**Records for processing:**
************

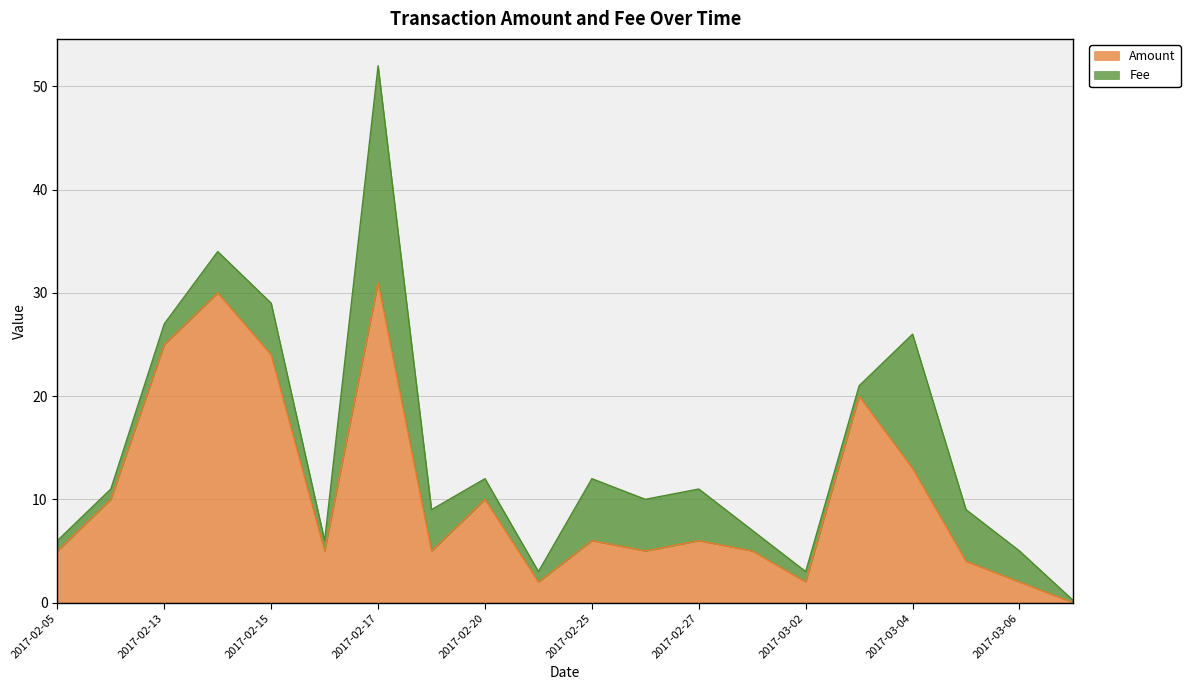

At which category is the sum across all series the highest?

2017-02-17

************

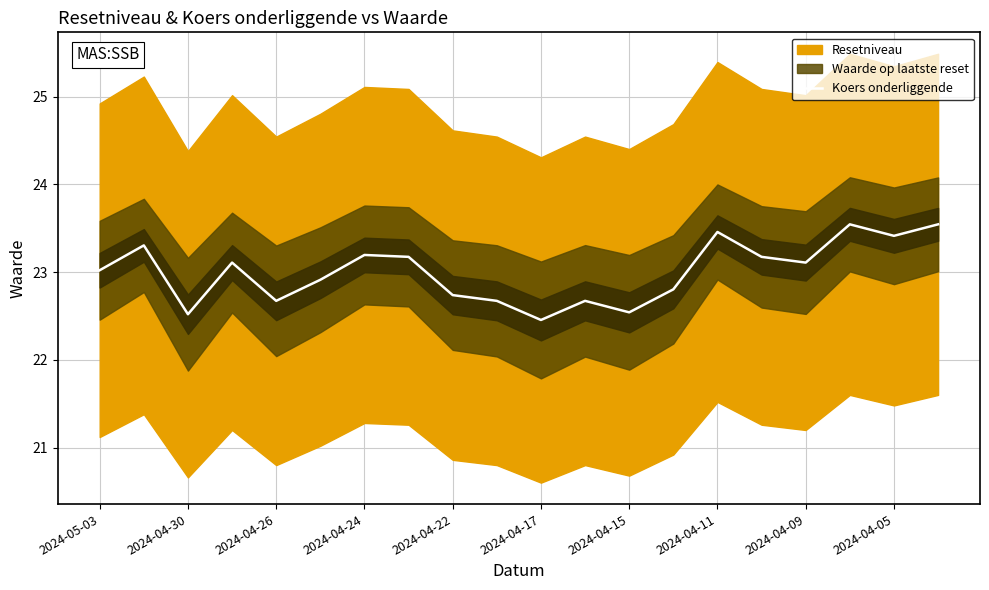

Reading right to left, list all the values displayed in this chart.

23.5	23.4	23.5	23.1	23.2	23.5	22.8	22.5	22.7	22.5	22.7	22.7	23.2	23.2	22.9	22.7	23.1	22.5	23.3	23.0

************

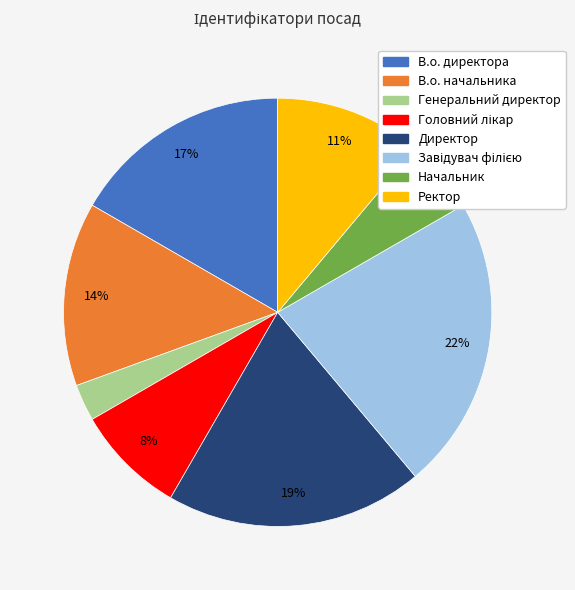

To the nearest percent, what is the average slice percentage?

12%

************

**Task objective:** Pick out every line in the records above that contains the word "what", and copy each one in full.

**Reply:**
To the nearest percent, what is the average slice percentage?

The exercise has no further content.